Saturday at this year’s GAA Annual Congress will be another of those days absolutely dominated by one proposal, the football championship reforms that have been the subject of much debate in the past few weeks.
Adding to the intrigue is the sense that the outcome will be one of those cliff-hanger votes, which look definitely bound for majority support but in the context of the required two-thirds, remain uncertain.
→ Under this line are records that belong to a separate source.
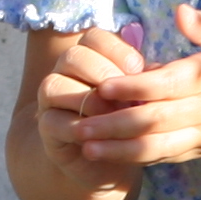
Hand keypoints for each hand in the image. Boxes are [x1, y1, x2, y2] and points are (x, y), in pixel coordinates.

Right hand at [24, 23, 153, 192]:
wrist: (110, 162)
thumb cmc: (131, 123)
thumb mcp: (143, 98)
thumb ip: (146, 80)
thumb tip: (154, 71)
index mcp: (91, 57)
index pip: (94, 37)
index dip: (116, 51)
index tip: (137, 70)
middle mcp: (66, 72)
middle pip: (73, 56)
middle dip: (102, 74)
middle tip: (125, 97)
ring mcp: (51, 99)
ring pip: (54, 84)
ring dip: (88, 101)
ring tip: (112, 117)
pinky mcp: (46, 127)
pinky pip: (51, 120)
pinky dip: (76, 128)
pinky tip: (98, 137)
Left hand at [70, 6, 200, 169]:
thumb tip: (180, 11)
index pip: (168, 84)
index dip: (134, 87)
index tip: (103, 86)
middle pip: (153, 121)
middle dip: (112, 126)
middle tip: (76, 125)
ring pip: (157, 147)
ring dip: (118, 150)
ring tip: (84, 148)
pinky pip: (169, 156)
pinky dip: (139, 158)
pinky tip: (112, 156)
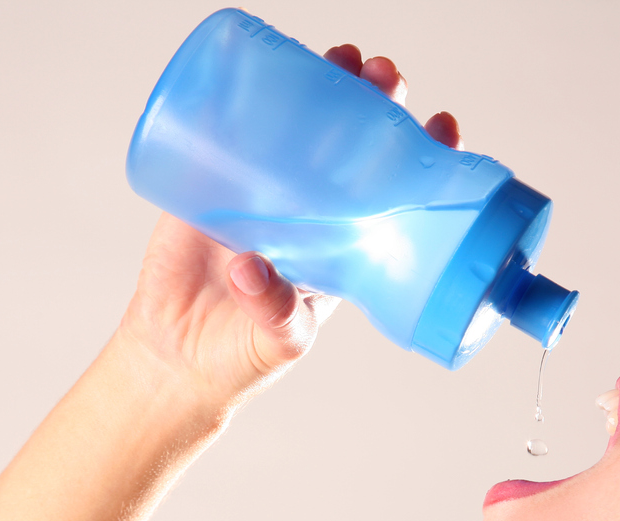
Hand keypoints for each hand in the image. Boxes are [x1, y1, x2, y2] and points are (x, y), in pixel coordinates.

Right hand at [117, 45, 464, 408]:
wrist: (176, 360)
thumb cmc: (243, 357)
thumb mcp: (280, 340)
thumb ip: (274, 311)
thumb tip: (252, 269)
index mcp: (343, 244)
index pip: (394, 190)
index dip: (422, 156)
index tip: (442, 127)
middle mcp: (309, 210)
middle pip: (352, 143)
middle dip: (376, 103)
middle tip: (385, 79)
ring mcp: (260, 194)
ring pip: (300, 126)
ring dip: (324, 86)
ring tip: (345, 62)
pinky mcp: (208, 188)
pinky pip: (228, 134)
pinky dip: (242, 102)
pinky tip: (259, 73)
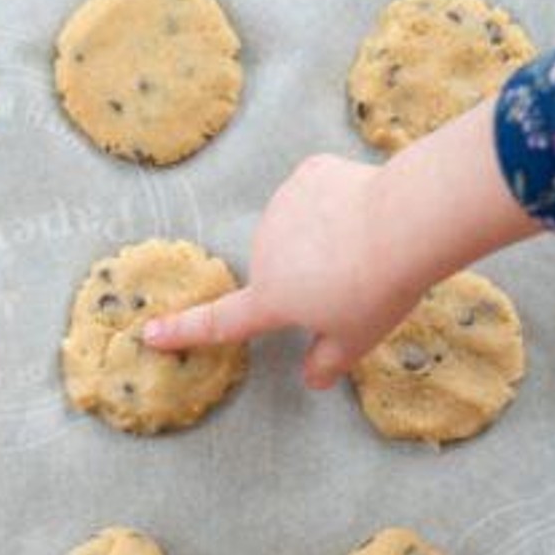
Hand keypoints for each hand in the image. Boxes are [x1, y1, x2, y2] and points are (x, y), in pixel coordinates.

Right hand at [145, 99, 542, 389]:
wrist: (404, 223)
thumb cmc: (376, 292)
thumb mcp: (355, 342)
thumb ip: (326, 364)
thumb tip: (310, 379)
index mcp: (270, 297)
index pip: (220, 323)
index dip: (183, 331)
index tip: (149, 332)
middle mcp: (264, 251)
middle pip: (281, 271)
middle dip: (307, 277)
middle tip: (353, 282)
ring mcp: (282, 208)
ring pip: (298, 230)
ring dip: (321, 238)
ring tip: (364, 245)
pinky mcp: (307, 175)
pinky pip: (316, 194)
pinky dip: (334, 204)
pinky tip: (363, 210)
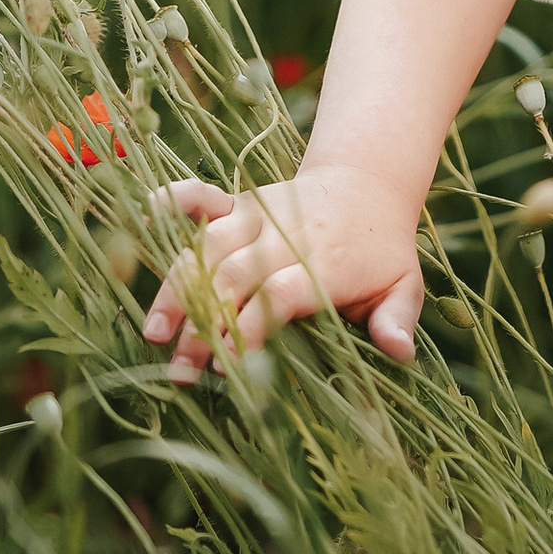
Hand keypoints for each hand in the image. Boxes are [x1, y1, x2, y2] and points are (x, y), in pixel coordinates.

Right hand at [140, 163, 425, 382]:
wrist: (367, 184)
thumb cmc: (382, 251)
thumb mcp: (403, 284)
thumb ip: (397, 319)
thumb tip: (398, 352)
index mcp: (326, 263)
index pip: (280, 294)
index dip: (251, 327)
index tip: (228, 365)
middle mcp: (286, 236)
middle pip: (235, 275)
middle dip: (204, 323)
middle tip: (181, 369)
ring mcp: (259, 215)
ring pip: (209, 246)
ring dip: (178, 286)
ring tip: (155, 331)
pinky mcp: (240, 203)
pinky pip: (205, 197)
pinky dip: (178, 200)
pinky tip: (149, 213)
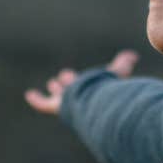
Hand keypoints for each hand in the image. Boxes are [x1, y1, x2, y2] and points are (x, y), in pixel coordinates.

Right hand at [23, 50, 137, 115]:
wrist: (97, 103)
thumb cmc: (108, 90)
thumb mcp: (116, 73)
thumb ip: (123, 64)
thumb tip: (133, 55)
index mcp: (93, 90)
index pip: (88, 83)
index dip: (84, 77)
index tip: (82, 73)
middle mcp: (81, 98)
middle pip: (74, 89)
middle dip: (70, 83)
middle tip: (65, 77)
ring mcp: (68, 102)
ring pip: (61, 95)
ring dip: (57, 89)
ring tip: (53, 84)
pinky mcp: (57, 106)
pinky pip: (44, 105)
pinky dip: (37, 100)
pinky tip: (30, 95)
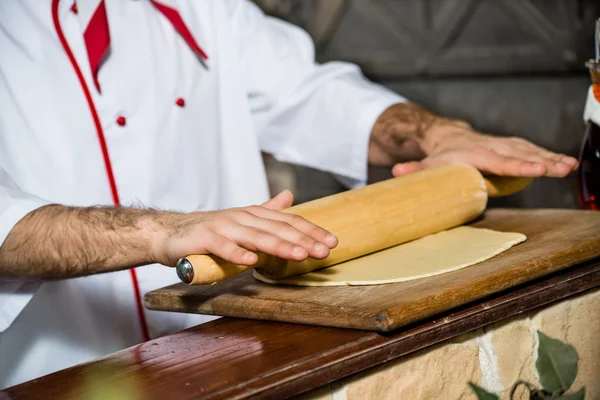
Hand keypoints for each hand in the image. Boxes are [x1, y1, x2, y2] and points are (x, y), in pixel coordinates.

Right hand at [152, 190, 337, 266]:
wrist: (170, 233)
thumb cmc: (209, 230)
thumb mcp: (242, 219)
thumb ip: (267, 211)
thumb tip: (289, 196)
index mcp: (253, 214)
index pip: (288, 221)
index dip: (310, 230)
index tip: (331, 242)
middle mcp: (241, 217)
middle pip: (277, 229)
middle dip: (303, 240)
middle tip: (324, 251)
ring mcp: (222, 227)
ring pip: (255, 236)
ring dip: (279, 246)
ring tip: (299, 255)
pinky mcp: (203, 239)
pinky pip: (222, 247)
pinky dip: (237, 254)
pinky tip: (251, 262)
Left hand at [368, 103, 577, 177]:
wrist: (448, 136)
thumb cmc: (440, 154)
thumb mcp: (426, 162)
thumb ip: (414, 169)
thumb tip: (395, 172)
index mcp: (477, 153)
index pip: (500, 161)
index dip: (519, 165)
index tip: (538, 168)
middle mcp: (494, 147)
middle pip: (521, 154)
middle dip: (543, 160)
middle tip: (563, 168)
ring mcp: (504, 146)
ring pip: (530, 150)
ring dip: (551, 158)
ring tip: (570, 167)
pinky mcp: (510, 148)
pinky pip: (531, 151)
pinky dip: (548, 156)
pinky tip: (564, 164)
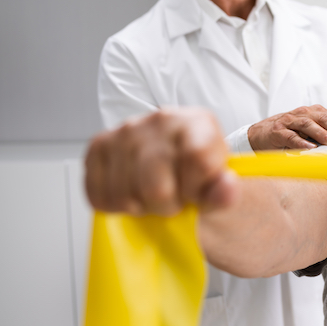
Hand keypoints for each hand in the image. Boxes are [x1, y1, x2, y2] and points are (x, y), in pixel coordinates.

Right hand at [85, 107, 236, 214]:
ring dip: (140, 206)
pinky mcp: (99, 145)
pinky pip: (99, 194)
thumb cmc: (198, 171)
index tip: (196, 192)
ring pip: (125, 195)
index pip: (196, 162)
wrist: (174, 160)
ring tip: (152, 193)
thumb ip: (225, 192)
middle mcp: (160, 119)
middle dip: (166, 205)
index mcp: (198, 123)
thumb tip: (227, 190)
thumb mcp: (219, 183)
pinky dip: (115, 204)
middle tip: (173, 197)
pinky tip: (132, 192)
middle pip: (156, 187)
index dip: (195, 190)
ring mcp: (126, 130)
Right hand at [247, 105, 326, 150]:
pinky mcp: (277, 131)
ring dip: (323, 134)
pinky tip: (309, 148)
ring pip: (309, 125)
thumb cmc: (291, 133)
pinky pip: (290, 136)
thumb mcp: (311, 133)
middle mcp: (304, 113)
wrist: (261, 133)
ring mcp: (290, 121)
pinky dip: (300, 142)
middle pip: (325, 118)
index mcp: (316, 113)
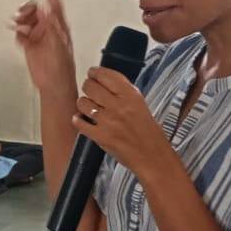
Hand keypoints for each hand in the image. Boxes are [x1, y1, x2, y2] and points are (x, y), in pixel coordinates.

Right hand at [12, 0, 77, 98]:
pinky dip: (18, 33)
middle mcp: (48, 25)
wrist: (53, 86)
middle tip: (22, 18)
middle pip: (33, 6)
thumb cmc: (62, 69)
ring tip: (21, 31)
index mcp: (58, 22)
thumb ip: (51, 28)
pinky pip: (19, 31)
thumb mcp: (58, 46)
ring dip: (20, 21)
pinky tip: (22, 40)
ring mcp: (37, 33)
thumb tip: (46, 12)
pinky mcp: (28, 43)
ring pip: (24, 17)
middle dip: (26, 9)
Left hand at [73, 67, 174, 183]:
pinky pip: (79, 122)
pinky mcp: (100, 136)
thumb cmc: (149, 132)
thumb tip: (104, 82)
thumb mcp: (140, 106)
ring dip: (83, 104)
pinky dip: (78, 120)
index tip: (92, 73)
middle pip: (90, 87)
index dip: (95, 72)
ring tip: (88, 107)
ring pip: (82, 102)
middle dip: (87, 86)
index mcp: (131, 96)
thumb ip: (124, 94)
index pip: (106, 75)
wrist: (152, 158)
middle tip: (89, 90)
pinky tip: (82, 120)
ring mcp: (107, 121)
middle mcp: (118, 106)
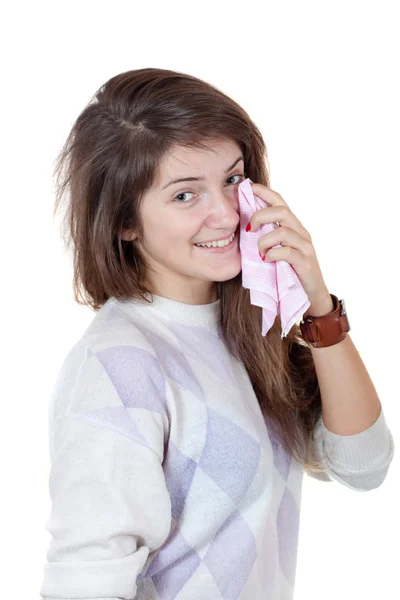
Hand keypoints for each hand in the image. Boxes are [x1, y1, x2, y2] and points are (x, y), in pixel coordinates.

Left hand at [246, 182, 333, 315]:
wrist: (311, 297)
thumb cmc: (289, 273)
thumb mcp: (276, 251)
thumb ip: (265, 238)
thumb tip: (242, 229)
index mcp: (293, 227)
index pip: (280, 201)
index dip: (264, 191)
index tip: (247, 187)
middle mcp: (301, 233)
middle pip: (282, 211)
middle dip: (260, 215)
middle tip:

Ironically, later in the day Congress will debate a motion to reduce the weighted majority from two-thirds to 60 per cent.
The proposals will be debated at the start of the first session and by mid-morning it will become clear whether the association has decided to adopt on a trial basis the radical measures of round-robin quarter-finals in the All-Ireland football championship and the accompanying restriction on replays as well as the deletion of September from the senior inter-county calendar.
Going into the weekend, supporters of the reforms are edgily optimistic but in more reflective moments plainly unsure of what’s going to happen.
Four years ago on the Friday night of that year’s Congress in Derry members of the Football Review Committee were up late agonising over their suite of proposals, the most famous being the black card, and an air of resigned pessimism hung in the air.
Already recriminations about who might have given more support were beginning to fly but the following morning the FRC were successful in getting a number of proposals, including the black card, adopted.
The lesson is that gut feelings can prove unreliable guides to what delegates are thinking.
If the reforms fail it will be both frustrating and a disappointment for who originated the Central Council proposals and who has been invited to nine counties to sell the new blueprint – which he did with a reasonable amount of success.
Three proposals
The protocols for the three motions changed at the announcement of the Congress clár when it was decided to break up the three proposals, which had originally been intended as a package. This change was a tacit admission that the earlier All-Irelands and compulsory extra-time in most championship matches stood better chances of success than the All-Ireland revamp.
That decision appears to have been well-founded, as a number of counties are voting for the ancillary proposals but not for the football restructuring.
Tactically it might have been better for the round-robin proposal had the two other motions on the football championship, from Laois and Carlow, been scheduled for debate at the start of the session, as neither are likely to gain support but as long as they remain live, the sponsoring counties will have no choice but to oppose the Central Council motion.
As things stand going into the Congress weekend it is estimated that the division of counties is breaking around 18-12 in favour of the round-robin quarter-finals with two either undecided or not mandated. Even though it’s the delegate count that matters, support for the reform would still be failing to reach two-thirds and a sizeable reinforcement from the overseas delegations would be needed.
That’s not out of the question and there is also a new factor in the voting, which makes the county declarations less reliable. Since 2012 the process has been electronic, which is fast and pops up on screen the percentages in favour and against – making it easy to see which motions have got 67 per cent and which haven’t.
From a delegation point of view however, there is simply no way of imposing the whip. Everyone in the hall presses a button in the blink of an eye and the votes are cast. If anyone wants to break ranks there is no way of detecting it.
Momentum in the last week has probably been more with opponents of the championship format. Both players' organisations, the CPA and GPA, have issued statements calling for the motion to be defeated and although that doesn't translate into numbers, as the GPA has just one delegate and the CPA none, it has added an element of negativity to the wider debate.
That might have been slightly ameliorated had GAA president Aogán Ó Fearghail not decided to refuse the newly founded CPA a right of audience on the motion to recognise the body as the official representatives of club players. Instead the perception that Congress has exposed a fault-line between players and administrators has become easier to peddle.
The emphatic decision by Westmeath to oppose was unexpected, as the county had featured in most ‘yes’ columns. It is one of the places where Duffy had met the county committee but they didn’t vote on the matter that evening and by the time they did earlier this week, there was no mood to support the reform.
A fair wind and the motions will pass but at the moment no-one’s sure.